Seis pares de mãos tapavam a boca de Simão, alguns aldeões silenciaram-se e Emengarda, que tinha câncer, mas não sabia, sufocou uma lágrima de dor.

- Em que outra realidade o tempo estaria parado, como nessa vila, onde o passado e o futuro são a mesma coisa e o trigo nasce como ouro da terra? Digam o que pode ser melhor que a vida simples que Deus sonhou para seus filhos? – apontou a Janela – atrás dessa coisa, pode se esconder um mundo de perdição, pecado... mulheres pecaminosas com roupas escassas...

Aquino sentiu que o discurso estava acendendo luzes nos olhares de alguns homens, por isso julgou que o tempo de negociação havia terminado.

- Vão para casa! – ordenou – não há nada aqui para vocês.

Estalou os dedos e tanto o coroinha quanto o sacristão ergueram suas vassouras, espantando as luzes.

- Garantam que elas não voltem – murmurou.
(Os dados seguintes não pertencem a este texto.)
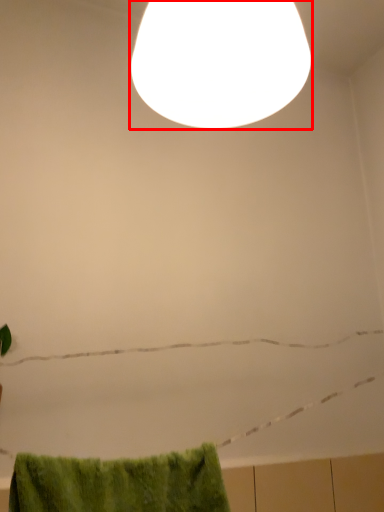
Question: From the image's perspective, where is lamp (annotated by the red box) located in relation to bath towel in the image?

Choices:
 (A) below
 (B) above

Answer: (B)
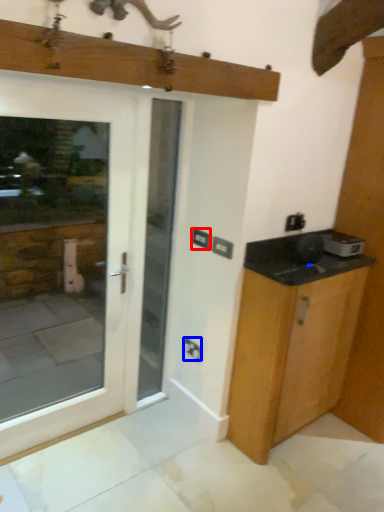
Question: Among these objects, which one is nearest to the camera, electric outlet (highlighted by a red box) or electric outlet (highlighted by a blue box)?

Choices:
 (A) electric outlet
 (B) electric outlet

Answer: (A)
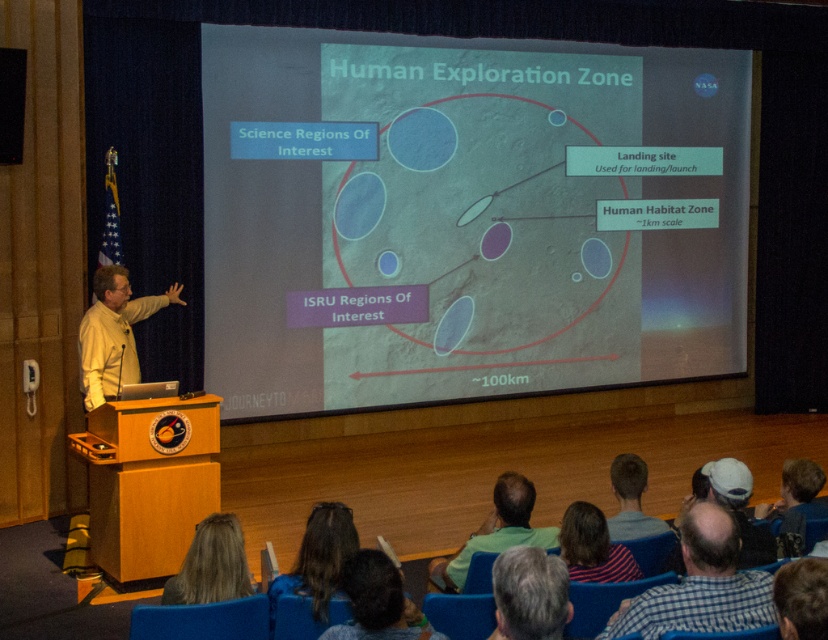
From the picture: Who is shorter, checkered fabric shirt at lower right or dark brown hair at lower center?

dark brown hair at lower center is shorter.

Who is taller, checkered fabric shirt at lower right or dark brown hair at lower center?

checkered fabric shirt at lower right

Is point (716, 509) positioned behind point (301, 550)?

No, it is in front of (301, 550).

Identify the location of checkered fabric shirt at lower right. (700, 586).

Is yellow matte shirt at left positioned in front of dark brown hair at lower center?

No, yellow matte shirt at left is behind dark brown hair at lower center.

Does yellow matte shirt at left appear over dark brown hair at lower center?

Yes, yellow matte shirt at left is above dark brown hair at lower center.

Is point (124, 353) closer to camera compared to point (278, 579)?

No, it is behind (278, 579).

Identify the location of yellow matte shirt at left. (113, 333).

Is dark brown hair at lower center wider than white matte cap at lower center?

Correct, the width of dark brown hair at lower center exceeds that of white matte cap at lower center.

At what (x,y) coordinates should I click in order to perform the action: click on dark brown hair at lower center. Please return your answer as a coordinate pair (x, y). Looking at the image, I should click on pyautogui.click(x=318, y=560).

The height and width of the screenshot is (640, 828). Identify the location of dark brown hair at lower center. (318, 560).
A brigada improvisada saiu no encalço dos inimigos que flutuavam sobre os campos de trigo. Aquino se deteve nos movimentos vigorosos do coroinha, iluminado pelo sol alaranjado do entardecer, que fazia o feixe de piaçava assoviar no vento em trajetórias semicirculares, evitadas com facilidade pelas luzes brincalhonas.

O sacristão tentava fazer o mesmo, tropeçando e caindo mais do que o médico da vila autorizaria. “Mas a causa vale o sacrifício”, pensou Aquino. “Em que realidade o futuro seria um garoto jovem e carinhoso e o passado um velho obediente e esquecido?”.

Agora os aldeões caminhavam, fingindo que não olhavam para a janela, diante da qual o vigoroso padre Aquino postava-se com seu cajado ameaçador, tão temido pelos cães da vila, que urinavam na porta da igreja, como se ela já não fosse território de outro.

A noite chegaria em breve, com sua escuridão furtiva.

“Inevitável”, sabia o padre Aquino, com os dentes cerrados de ódio, “mas retardável”.